A leading theory developed by neuroscientists Giulio Tonini from the University of Wisconsin-Madison and Christof Koch from the Allen Institute in Seattle, Washington suggests that consciousness arises from the interconnection of different parts of the brain, and how they influence each other. Although it could apply to computers too, Koch argues that level of interconnectedness would never happen in existing machines since their architecture is not complex enough.

Hoffman, on the other hand, says that conscious experiences such as love don't necessarily originate from circuitry in the brain. There is yet to be any definitive proof of that, he adds.

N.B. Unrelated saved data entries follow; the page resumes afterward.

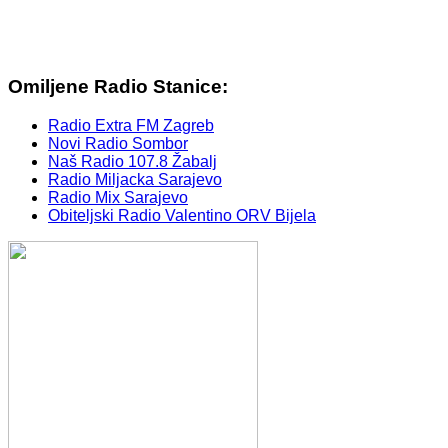
Omiljene Radio Stanice:
Radio Extra FM Zagreb
Novi Radio Sombor
Naš Radio 107.8 Žabalj
Radio Miljacka Sarajevo
Radio Mix Sarajevo
Obiteljski Radio Valentino ORV Bijela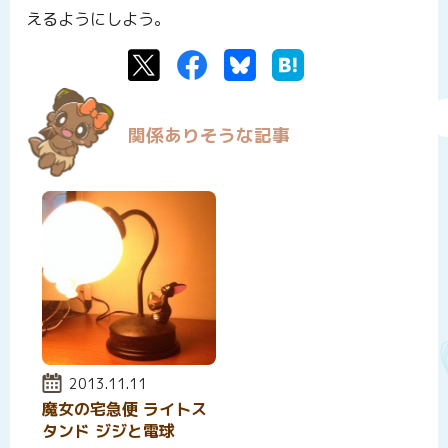
えるようにしよう。
Twitter
Facebook
Bluesky
はてなブックマーク
関係ありそうな記事
投稿日:
2013.11.11
魔女の宅急便 ライトス
タンド ジジと電球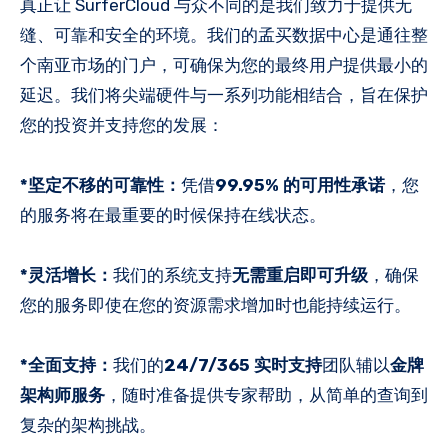
真正让 SurferCloud 与众不同的是我们致力于提供无
缝、可靠和安全的环境。我们的孟买数据中心是通往整
个南亚市场的门户，可确保为您的最终用户提供最小的
延迟。我们将尖端硬件与一系列功能相结合，旨在保护
您的投资并支持您的发展：
*坚定不移的可靠性：
凭借
99.95% 的可用性承诺
，您
的服务将在最重要的时候保持在线状态。
*灵活增长：
我们的系统支持
无需重启即可升级
，确保
您的服务即使在您的资源需求增加时也能持续运行。
*全面支持：
我们的
24/7/365 实时支持
团队辅以
金牌
架构师服务
，随时准备提供专家帮助，从简单的查询到
复杂的架构挑战。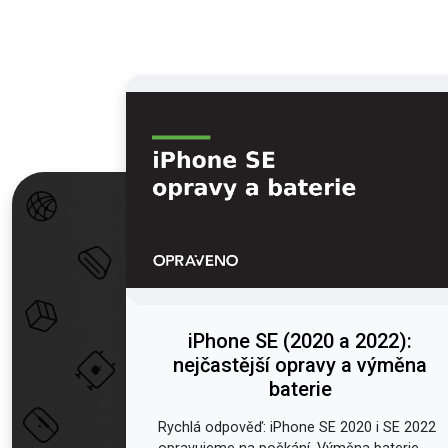
iPhone SE (2020 a 2022):
nejčastější opravy a výměna
baterie
Rychlá odpověď: iPhone SE 2020 i SE 2022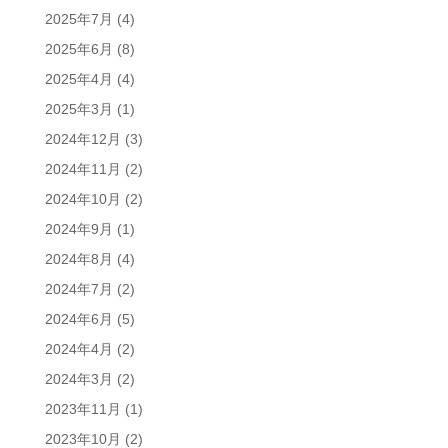
2025年7月
(4)
2025年6月
(8)
2025年4月
(4)
2025年3月
(1)
2024年12月
(3)
2024年11月
(2)
2024年10月
(2)
2024年9月
(1)
2024年8月
(4)
2024年7月
(2)
2024年6月
(5)
2024年4月
(2)
2024年3月
(2)
2023年11月
(1)
2023年10月
(2)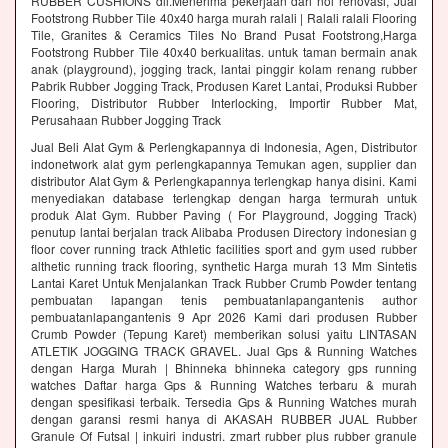
RUBBER CUSHIONS dll.Menerima pekerjaan dari nol renovasi, Jual
Footstrong Rubber Tile 40x40 harga murah ralali | Ralali ralali Flooring
Tile, Granites & Ceramics Tiles No Brand Pusat Footstrong,Harga
Footstrong Rubber Tile 40x40 berkualitas. untuk taman bermain anak
anak (playground), jogging track, lantai pinggir kolam renang rubber
Pabrik Rubber Jogging Track, Produsen Karet Lantai, Produksi Rubber
Flooring, Distributor Rubber Interlocking, Importir Rubber Mat,
Perusahaan Rubber Jogging Track
Jual Beli Alat Gym & Perlengkapannya di Indonesia, Agen, Distributor
indonetwork alat gym perlengkapannya Temukan agen, supplier dan
distributor Alat Gym & Perlengkapannya terlengkap hanya disini. Kami
menyediakan database terlengkap dengan harga termurah untuk
produk Alat Gym. Rubber Paving ( For Playground, Jogging Track)
penutup lantai berjalan track Alibaba Produsen Directory indonesian g
floor cover running track Athletic facilities sport and gym used rubber
althetic running track flooring, synthetic Harga murah 13 Mm Sintetis
Lantai Karet Untuk Menjalankan Track Rubber Crumb Powder tentang
pembuatan lapangan tenis pembuatanlapangantenis author
pembuatanlapangantenis 9 Apr 2026 Kami dari produsen Rubber
Crumb Powder (Tepung Karet) memberikan solusi yaitu LINTASAN
ATLETIK JOGGING TRACK GRAVEL. Jual Gps & Running Watches
dengan Harga Murah | Bhinneka bhinneka category gps running
watches Daftar harga Gps & Running Watches terbaru & murah
dengan spesifikasi terbaik. Tersedia Gps & Running Watches murah
dengan garansi resmi hanya di AKASAH RUBBER JUAL Rubber
Granule Of Futsal | inkuiri industri. zmart rubber plus rubber granule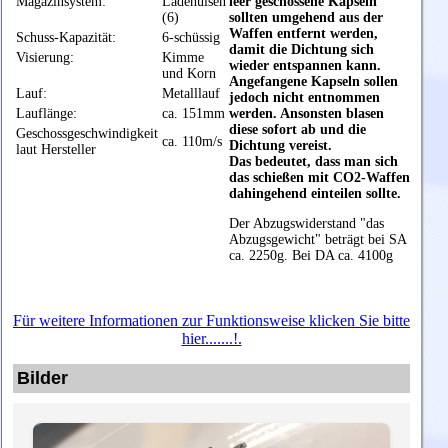
Magazinsystem:
Ladehülsen
leer geschossene Kapseln
(6)
sollten umgehend aus der
Waffen entfernt werden,
Schuss-Kapazität:
6-schüssig
damit die Dichtung sich
Visierung:
Kimme
wieder entspannen kann.
und Korn
Angefangene Kapseln sollen
Lauf:
Metalllauf
jedoch nicht entnommen
Lauflänge:
ca. 151mm
werden. Ansonsten blasen
diese sofort ab und die
Geschossgeschwindigkeit
ca. 110m/s
Dichtung vereist.
laut Hersteller
Das bedeutet, dass man sich
das schießen mit CO2-Waffen
dahingehend einteilen sollte.
Der Abzugswiderstand "das
Abzugsgewicht" beträgt
bei
SA
ca. 2250g. Bei DA ca. 4100g
Für weitere Informationen zur Funktionsweise klicken Sie bitte
hier.......!.
Bilder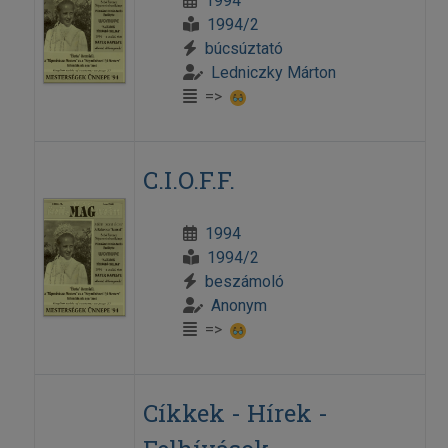
1994
1994/2
búcsúztató
Ledniczky Márton
=>
C.I.O.F.F.
1994
1994/2
beszámoló
Anonym
=>
Cíkkek - Hírek -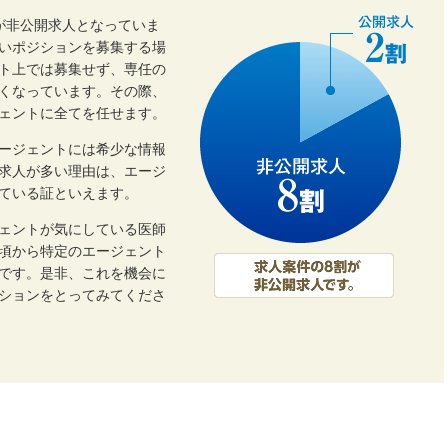
割が非公開求人となっていま
いポジションを募集する場
ト上では募集せず、専任の
くなっています。その際、
ェントに全てを任せます。
ージェントには希少な情報
開求人が多い理由は、エージ
ている証といえます。
ェントが気にしている医師
頃から特定のエージェント
です。是非、これを機会に
ーションをとってみてくださ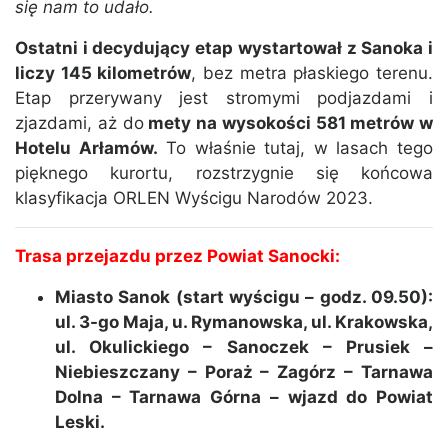
się nam to udało.
Ostatni i decydujący etap wystartował z Sanoka i
liczy 145 kilometrów
, bez metra płaskiego terenu.
Etap przerywany jest stromymi podjazdami i
zjazdami, aż do
mety na wysokości 581 metrów w
Hotelu Arłamów.
To właśnie tutaj, w lasach tego
pięknego kurortu, rozstrzygnie się końcowa
klasyfikacja ORLEN Wyścigu Narodów 2023.
Trasa przejazdu przez Powiat Sanocki:
Miasto Sanok (start wyścigu – godz. 09.50):
ul. 3-go Maja, u. Rymanowska, ul. Krakowska,
ul. Okulickiego – Sanoczek – Prusiek –
Niebieszczany – Poraż – Zagórz – Tarnawa
Dolna – Tarnawa Górna – wjazd do Powiat
Leski.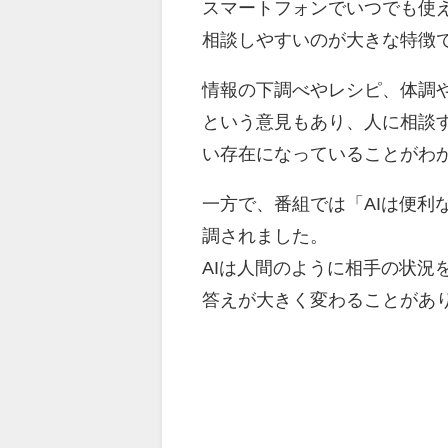
スマートフォンでいつでも使
相談しやすいのが大きな特徴
情報の下調べやレシピ、体調や
という意見もあり、人に相談
い存在になっていることがわ
一方で、番組では「AIは便利
調されました。
AIは人間のように相手の状況
答えが大きく変わることがあ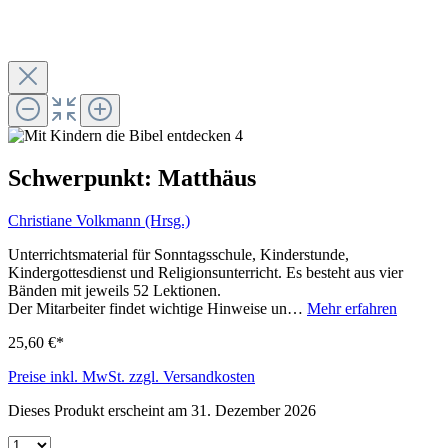
Schwerpunkt: Matthäus
Christiane Volkmann (Hrsg.)
Unterrichtsmaterial für Sonntagsschule, Kinderstunde,
Kindergottesdienst und Religionsunterricht. Es besteht aus vier
Bänden mit jeweils 52 Lektionen.
Der Mitarbeiter findet wichtige Hinweise un…
Mehr erfahren
25,60 €*
Preise inkl. MwSt. zzgl. Versandkosten
Dieses Produkt erscheint am 31. Dezember 2026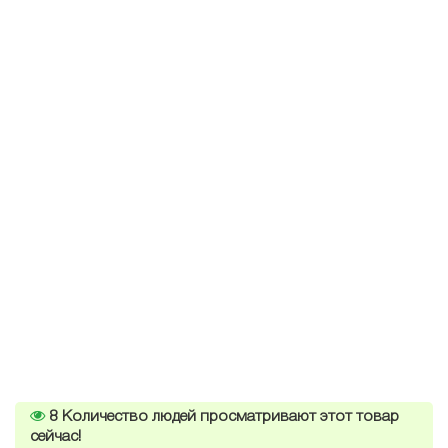
8
Количество людей просматривают этот товар
сейчас!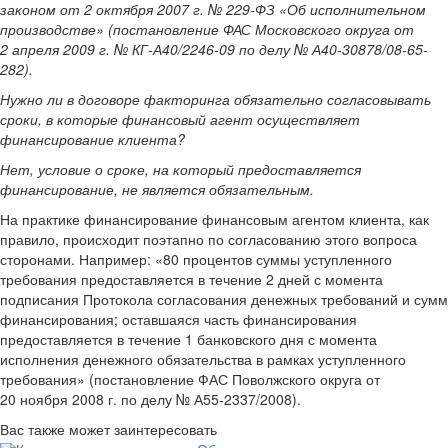
законом от 2 октября 2007 г. № 229-ФЗ «Об исполнительном
производстве» (постановление ФАС Московского округа от
2 апреля 2009 г. № КГ-А40/2246-09 по делу № А40-30878/08-65-
282).
Нужно ли в договоре факторинга обязательно согласовывать
сроки, в которые финансовый агент осуществляет
финансирование клиента?
Нет, условие о сроке, на который предоставляется
финансирование, не является обязательным.
На практике финансирование финансовым агентом клиента, как
правило, происходит поэтапно по согласованию этого вопроса
сторонами. Например: «80 процентов суммы уступленного
требования предоставляется в течение 2 дней с момента
подписания Протокола согласования денежных требований и сумм
финансирования; оставшаяся часть финансирования
предоставляется в течение 1 банковского дня с момента
исполнения денежного обязательства в рамках уступленного
требования» (постановление ФАС Поволжского округа от
20 ноября 2008 г. по делу № А55-2337/2008).
Вас также может заинтересовать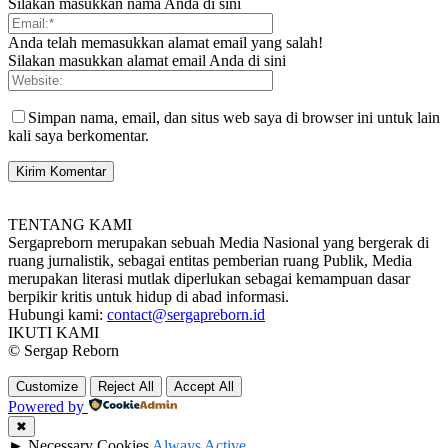
Silakan masukkan nama Anda di sini
Anda telah memasukkan alamat email yang salah!
Silakan masukkan alamat email Anda di sini
Simpan nama, email, dan situs web saya di browser ini untuk lain
kali saya berkomentar.
TENTANG KAMI
Sergapreborn merupakan sebuah Media Nasional yang bergerak di
ruang jurnalistik, sebagai entitas pemberian ruang Publik, Media
merupakan literasi mutlak diperlukan sebagai kemampuan dasar
berpikir kritis untuk hidup di abad informasi.
Hubungi kami:
contact@sergapreborn.id
IKUTI KAMI
© Sergap Reborn
Customize
Reject All
Accept All
Powered by
✖
►
Necessary Cookies
Always Active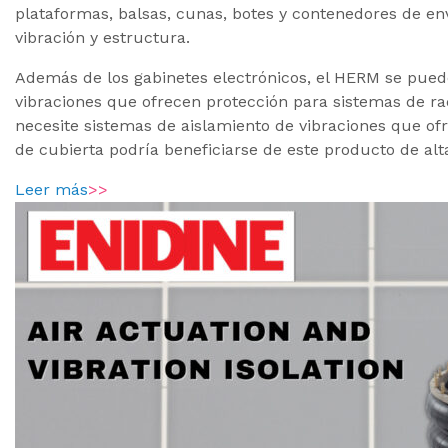
plataformas, balsas, cunas, botes y contenedores de en
vibración y estructura.
Además de los gabinetes electrónicos, el HERM se puede
vibraciones que ofrecen protección para sistemas de ra
necesite sistemas de aislamiento de vibraciones que o
de cubierta podría beneficiarse de este producto de alta
Leer más
>>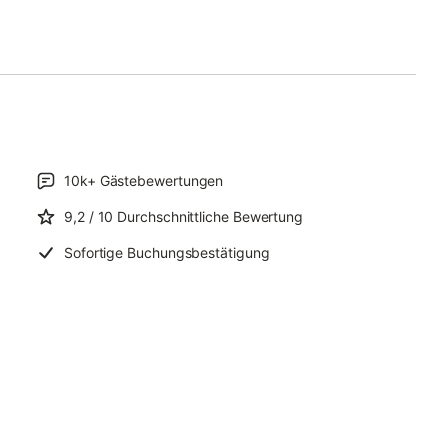
10k+
Gästebewertungen
9,2
/ 10
Durchschnittliche Bewertung
Sofortige Buchungsbestätigung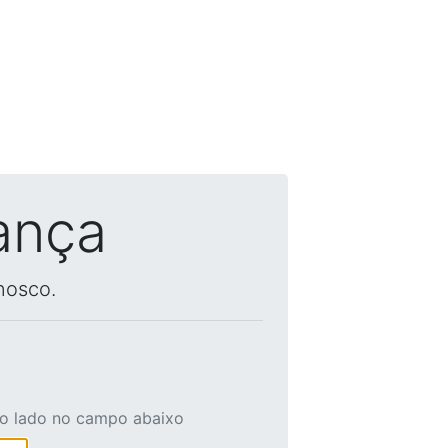
ança
nosco.
ao lado no campo abaixo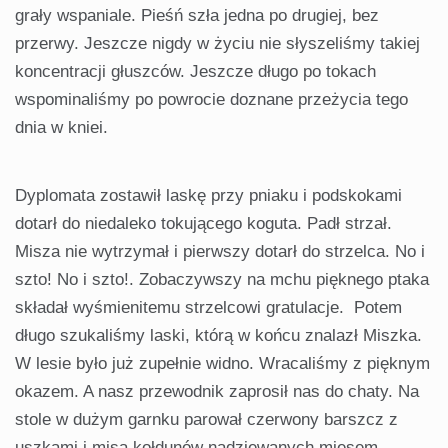
grały wspaniale. Pieśń szła jedna po drugiej, bez
przerwy. Jeszcze nigdy w życiu nie słyszeliśmy takiej
koncentracji głuszców. Jeszcze długo po tokach
wspominaliśmy po powrocie doznane przeżycia tego
dnia w kniei.
Dyplomata zostawił laskę przy pniaku i podskokami
dotarł do niedaleko tokującego koguta. Padł strzał.
Misza nie wytrzymał i pierwszy dotarł do strzelca. No i
szto! No i szto!. Zobaczywszy na mchu pięknego ptaka
składał wyśmienitemu strzelcowi gratulacje. Potem
długo szukaliśmy laski, którą w końcu znalazł Miszka.
W lesie było już zupełnie widno. Wracaliśmy z pięknym
okazem. A nasz przewodnik zaprosił nas do chaty. Na
stole w dużym garnku parował czerwony barszcz z
uszkami i misa kołdunów nadziewanych mięsem.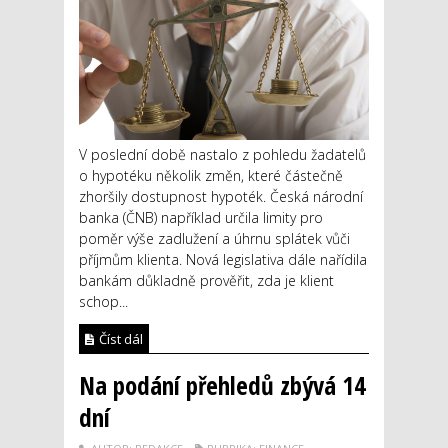
V poslední době nastalo z pohledu žadatelů
o hypotéku několik změn, které částečně
zhoršily dostupnost hypoték. Česká národní
banka (ČNB) například určila limity pro
poměr výše zadlužení a úhrnu splátek vůči
příjmům klienta. Nová legislativa dále nařídila
bankám důkladně prověřit, zda je klient
schop...
Číst dál
Na podání přehledů zbývá 14
dní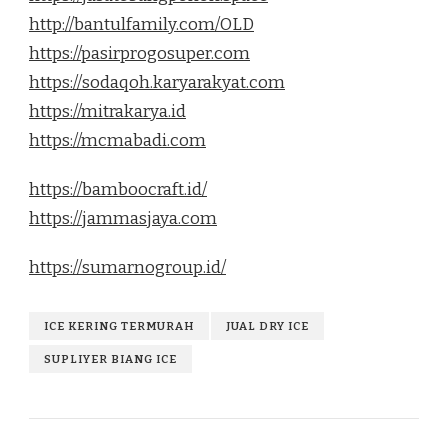
http://bantulfamily.com/OLD
https://pasirprogosuper.com
https://sodaqoh.karyarakyat.com
https://mitrakarya.id
https://mcmabadi.com
https://bamboocraft.id/
https://jammasjaya.com
https://sumarnogroup.id/
ICE KERING TERMURAH
JUAL DRY ICE
SUPLIYER BIANG ICE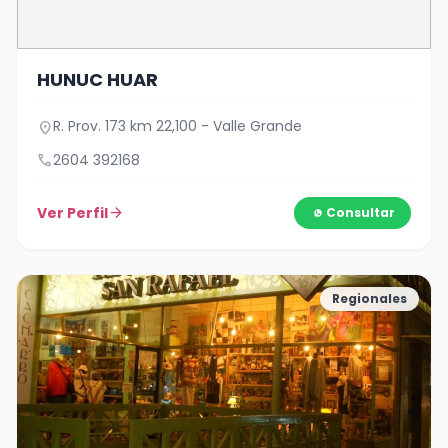
HUNUC HUAR
R. Prov. 173 km 22,100 - Valle Grande
location_on
call
2604 392168
Ver Perfil
arrow_forward
Consultar
Regionales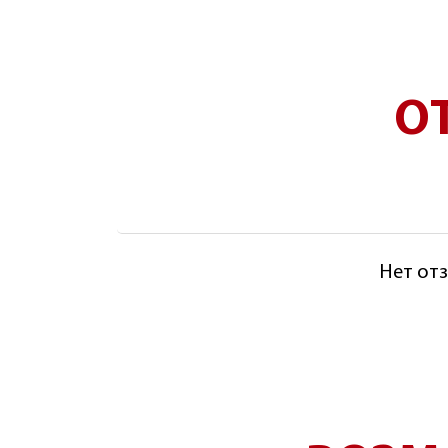
О
Нет отз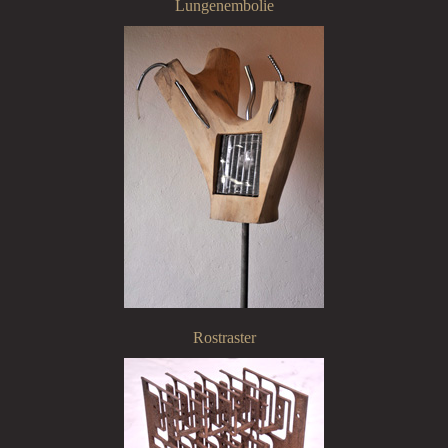
Lungenembolie
Rostraster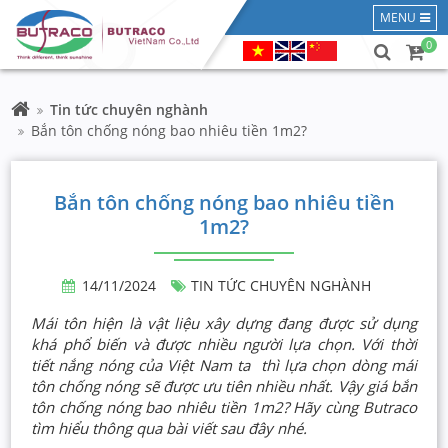
MENU
0
Tin tức chuyên nghành
Bắn tôn chống nóng bao nhiêu tiền 1m2?
Bắn tôn chống nóng bao nhiêu tiền
1m2?
14/11/2024
TIN TỨC CHUYÊN NGHÀNH
Mái tôn hiện là vật liệu xây dựng đang được sử dụng
khá phổ biến và được nhiều người lựa chọn. Với thời
tiết nắng nóng của Việt Nam ta thì lựa chọn dòng mái
tôn chống nóng sẽ được ưu tiên nhiều nhất. Vậy giá bắn
tôn chống nóng bao nhiêu tiền 1m2? Hãy cùng Butraco
tìm hiểu thông qua bài viết sau đây nhé.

Being able to experience beliefs and desires also seems key for our ability to love someone

Some experts say that AI systems could become conscious in the future. Koch, for example, suggests that neuromorphic computing, a novel approach to AI that mimics the structure and function of the human brain, could be a candidate since it would have a higher degree of integration than current systems.  

Conscious machines are plausible agrees Patrick Butlin, a philosopher of mind and cognitive science, who is a researcher at the University of Oxford's Global Priorities Institute. He and colleagues examined leading theories of consciousness and selected 14 properties that developers of AI systems could try to replicate. No existing AI system has incorporated more than a few of them, Butlin says, but all could theoretically be met using current technologies. 

"I do think that there's a realistic possibility that if somebody who was efficiently well-resourced, skilful and motivated set out to build a conscious AI system, then they could achieve it," he says.

It takes two

Among those properties Butlin and his colleagues identified for achieving consciousness was the need for a body. This is something that many current AI systems lack.

Being able to experience beliefs and desires also seems key for our ability to love someone. But researchers are currently divided over whether AI systems can be said to believe anything, says Butlin.

Even if AI were to become conscious, Butlin thinks that people would ultimately have to come up with some objective standards when trying to decide whether they can experience love. Since machines are not human, they could never love us back in the same way. Butlin compares it to determining whether non-human animals, which have a wide range of social structures and cognitive capacities, are capable of love.

"There are probably going to be some examples where we intuitively feel like it's pretty plausible and other examples where we don't but it's hard to draw the line exactly," says Butlin. "Whether we think AI [can experience love] is also going to depend on a bit of line-drawing: they're inevitably going to be different from humans."